The U.S. Supreme Court’s decision in Gonzales v. Carhart is an important step away from the cruel practice of abortion. Although it upholds only the Partial-birth Abortion Ban Act of 2003 (President Clinton vetoed similar bans twice) and therefore does not deal with the bulk of abortions, the opinion at least recognizes that taking a living, sentient youngster part way out of the safety of a mother’s womb and then killing it is such a heinous act that the state, in this case, the federal government, may prohibit it.

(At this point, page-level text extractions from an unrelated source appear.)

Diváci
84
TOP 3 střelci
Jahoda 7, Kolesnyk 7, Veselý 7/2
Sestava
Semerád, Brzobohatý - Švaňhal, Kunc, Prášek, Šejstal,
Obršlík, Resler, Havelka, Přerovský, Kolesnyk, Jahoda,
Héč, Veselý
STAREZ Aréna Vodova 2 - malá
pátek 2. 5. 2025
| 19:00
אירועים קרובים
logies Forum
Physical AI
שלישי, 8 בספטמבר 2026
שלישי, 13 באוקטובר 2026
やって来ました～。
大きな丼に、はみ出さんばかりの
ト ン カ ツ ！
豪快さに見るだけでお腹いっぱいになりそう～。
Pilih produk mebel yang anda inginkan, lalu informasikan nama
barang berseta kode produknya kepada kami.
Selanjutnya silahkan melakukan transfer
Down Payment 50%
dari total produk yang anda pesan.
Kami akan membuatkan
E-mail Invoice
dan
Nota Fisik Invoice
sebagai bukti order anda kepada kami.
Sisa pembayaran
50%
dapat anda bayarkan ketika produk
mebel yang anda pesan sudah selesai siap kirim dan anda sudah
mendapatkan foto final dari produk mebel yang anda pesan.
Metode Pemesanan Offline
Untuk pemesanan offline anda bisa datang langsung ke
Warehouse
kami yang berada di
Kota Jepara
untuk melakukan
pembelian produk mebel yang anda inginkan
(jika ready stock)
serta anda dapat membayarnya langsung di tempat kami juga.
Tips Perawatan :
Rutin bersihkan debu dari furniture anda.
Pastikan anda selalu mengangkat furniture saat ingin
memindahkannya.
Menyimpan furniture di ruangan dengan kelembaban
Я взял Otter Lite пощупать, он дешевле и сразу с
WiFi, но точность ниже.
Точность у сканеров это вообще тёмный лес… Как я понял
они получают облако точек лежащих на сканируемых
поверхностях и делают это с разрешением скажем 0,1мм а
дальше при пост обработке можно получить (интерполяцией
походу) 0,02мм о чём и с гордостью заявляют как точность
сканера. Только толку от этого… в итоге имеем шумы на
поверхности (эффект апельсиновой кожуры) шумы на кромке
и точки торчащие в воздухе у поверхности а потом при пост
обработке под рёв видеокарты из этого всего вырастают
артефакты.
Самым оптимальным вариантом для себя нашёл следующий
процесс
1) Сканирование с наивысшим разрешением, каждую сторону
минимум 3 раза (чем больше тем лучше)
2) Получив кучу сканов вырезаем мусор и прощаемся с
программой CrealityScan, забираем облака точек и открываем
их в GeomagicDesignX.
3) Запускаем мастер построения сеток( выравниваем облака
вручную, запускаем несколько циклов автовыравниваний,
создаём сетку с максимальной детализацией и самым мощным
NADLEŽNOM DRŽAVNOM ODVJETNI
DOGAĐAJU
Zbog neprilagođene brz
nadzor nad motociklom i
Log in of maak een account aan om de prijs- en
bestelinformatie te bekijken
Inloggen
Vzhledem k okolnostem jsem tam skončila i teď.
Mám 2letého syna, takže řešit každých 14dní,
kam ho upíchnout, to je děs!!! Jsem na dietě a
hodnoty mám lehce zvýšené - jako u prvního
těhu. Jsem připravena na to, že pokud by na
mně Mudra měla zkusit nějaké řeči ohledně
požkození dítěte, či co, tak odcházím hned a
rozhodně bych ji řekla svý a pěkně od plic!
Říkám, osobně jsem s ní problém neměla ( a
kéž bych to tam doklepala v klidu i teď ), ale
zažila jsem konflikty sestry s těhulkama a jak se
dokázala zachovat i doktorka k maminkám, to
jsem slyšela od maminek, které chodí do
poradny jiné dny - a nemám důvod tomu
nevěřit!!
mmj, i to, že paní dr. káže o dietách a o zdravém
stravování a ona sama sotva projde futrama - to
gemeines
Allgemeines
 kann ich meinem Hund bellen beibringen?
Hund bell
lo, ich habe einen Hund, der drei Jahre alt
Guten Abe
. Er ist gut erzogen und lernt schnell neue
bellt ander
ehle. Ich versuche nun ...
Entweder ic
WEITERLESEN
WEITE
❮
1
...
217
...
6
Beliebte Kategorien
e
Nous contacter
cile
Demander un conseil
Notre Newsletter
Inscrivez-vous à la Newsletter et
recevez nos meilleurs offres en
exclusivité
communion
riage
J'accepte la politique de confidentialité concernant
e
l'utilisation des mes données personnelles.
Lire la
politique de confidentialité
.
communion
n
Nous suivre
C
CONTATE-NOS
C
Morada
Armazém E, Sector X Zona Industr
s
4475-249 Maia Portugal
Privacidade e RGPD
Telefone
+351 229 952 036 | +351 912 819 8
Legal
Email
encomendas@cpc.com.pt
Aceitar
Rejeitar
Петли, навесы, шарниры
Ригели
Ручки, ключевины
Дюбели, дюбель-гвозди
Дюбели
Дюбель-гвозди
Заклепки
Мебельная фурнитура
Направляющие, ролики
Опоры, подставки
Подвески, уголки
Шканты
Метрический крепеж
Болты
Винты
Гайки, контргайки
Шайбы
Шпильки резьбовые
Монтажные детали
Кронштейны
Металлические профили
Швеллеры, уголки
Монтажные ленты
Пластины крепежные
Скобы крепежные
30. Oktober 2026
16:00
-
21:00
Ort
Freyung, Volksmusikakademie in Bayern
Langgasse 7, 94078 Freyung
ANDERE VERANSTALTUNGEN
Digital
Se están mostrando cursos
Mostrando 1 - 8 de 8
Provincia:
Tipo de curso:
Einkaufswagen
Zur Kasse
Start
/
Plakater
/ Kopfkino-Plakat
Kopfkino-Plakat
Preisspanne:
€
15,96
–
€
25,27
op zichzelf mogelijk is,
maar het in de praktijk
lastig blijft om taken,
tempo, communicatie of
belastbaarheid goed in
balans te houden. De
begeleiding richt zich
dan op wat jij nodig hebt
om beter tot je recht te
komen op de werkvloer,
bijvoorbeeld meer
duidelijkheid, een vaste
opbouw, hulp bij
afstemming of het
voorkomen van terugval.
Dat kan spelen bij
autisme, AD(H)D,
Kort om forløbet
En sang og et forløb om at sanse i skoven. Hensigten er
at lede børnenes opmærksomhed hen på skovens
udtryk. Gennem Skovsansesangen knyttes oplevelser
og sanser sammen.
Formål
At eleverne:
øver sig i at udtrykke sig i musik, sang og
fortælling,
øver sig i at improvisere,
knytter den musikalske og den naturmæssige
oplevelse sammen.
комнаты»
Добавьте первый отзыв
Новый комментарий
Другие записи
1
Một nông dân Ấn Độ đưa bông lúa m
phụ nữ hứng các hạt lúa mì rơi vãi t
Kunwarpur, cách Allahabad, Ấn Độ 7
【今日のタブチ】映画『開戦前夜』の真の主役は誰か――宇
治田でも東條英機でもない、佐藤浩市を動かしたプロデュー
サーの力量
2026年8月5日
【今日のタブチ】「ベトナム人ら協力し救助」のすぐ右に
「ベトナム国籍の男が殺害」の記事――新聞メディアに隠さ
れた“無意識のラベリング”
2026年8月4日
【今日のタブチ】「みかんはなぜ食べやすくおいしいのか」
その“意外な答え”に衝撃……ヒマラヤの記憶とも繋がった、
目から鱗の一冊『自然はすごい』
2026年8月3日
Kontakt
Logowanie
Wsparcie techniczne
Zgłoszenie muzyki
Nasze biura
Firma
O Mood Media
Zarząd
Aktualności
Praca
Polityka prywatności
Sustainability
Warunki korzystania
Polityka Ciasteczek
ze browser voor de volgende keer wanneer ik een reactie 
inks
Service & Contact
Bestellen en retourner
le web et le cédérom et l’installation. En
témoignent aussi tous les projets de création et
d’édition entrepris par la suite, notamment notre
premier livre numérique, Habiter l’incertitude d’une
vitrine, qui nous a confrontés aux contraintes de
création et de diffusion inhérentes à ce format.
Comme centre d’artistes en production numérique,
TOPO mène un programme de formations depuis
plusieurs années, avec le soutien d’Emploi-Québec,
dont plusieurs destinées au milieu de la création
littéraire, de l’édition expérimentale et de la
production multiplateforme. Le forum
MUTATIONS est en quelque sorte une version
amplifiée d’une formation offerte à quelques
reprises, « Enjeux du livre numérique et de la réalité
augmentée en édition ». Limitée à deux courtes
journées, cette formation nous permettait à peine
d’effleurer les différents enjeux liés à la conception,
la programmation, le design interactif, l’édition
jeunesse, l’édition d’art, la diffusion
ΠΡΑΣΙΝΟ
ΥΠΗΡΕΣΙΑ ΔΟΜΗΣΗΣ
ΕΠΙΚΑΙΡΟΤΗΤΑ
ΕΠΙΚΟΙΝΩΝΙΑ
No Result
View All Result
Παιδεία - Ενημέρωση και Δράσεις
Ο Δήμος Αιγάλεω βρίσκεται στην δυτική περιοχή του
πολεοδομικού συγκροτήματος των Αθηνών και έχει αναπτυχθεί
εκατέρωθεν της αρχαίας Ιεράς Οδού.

Justice Kennedy’s opinion contains a nurse’s description of a partial birth abortion, clinically called an “intact dilation and evacuation.” A warning to the squeamish, the description is graphic and grisly. Here is what the nurse wrote about a late-term abortion, which is included in the Court’s majority opinion: “Dr. Haskell went in with forceps and grabbed the baby’s legs and pulled them down into the birth canal. Then he delivered the baby’s body and the arms—everything but the head. The doctor kept the head right inside the uterus … The baby’s little fingers were clasping and unclasping, and his little feet were kicking. Then the doctor stuck the scissors in the back of his head, and the baby’s arms jerked out, like a startle reaction, like a flinch, like a baby does when he thinks he is going to fall. The doctor opened up the scissors, stuck a high-powered suction tube into the opening, and sucked the baby’s brains out. Now the baby went completely limp. … He cut the umbilical cord and delivered the placenta. He threw the baby in a pan, along with the placenta and the instruments he had just used.”

Justice Ginsburg’s dissent calls the majority opinion “alarming” but apparently does not view the partial-birth abortion procedure with the same alarm. Her concern is for possible “health risks” to the mother if partial-birth abortions are banned since some physicians regard them as more protective of the health of the mother. However, medical opinion is divided on that question and the Court correctly concluded that Congress was not precluded from passing legislation in those circumstances. (The statute does contain a clear exception for mothers whose lives are endangered if an abortion using this method becomes necessary.)

Those who support the civilized protection of the most vulnerable members of society—babies in the womb—should be grateful for this small step away from barbarity. The opinion, with its plain and painful presentation of what is involved in an abortion—in the womb and just outside—should give pause to those who have not decided on this issue, and create doubts even among those who have argued for abortion in the past.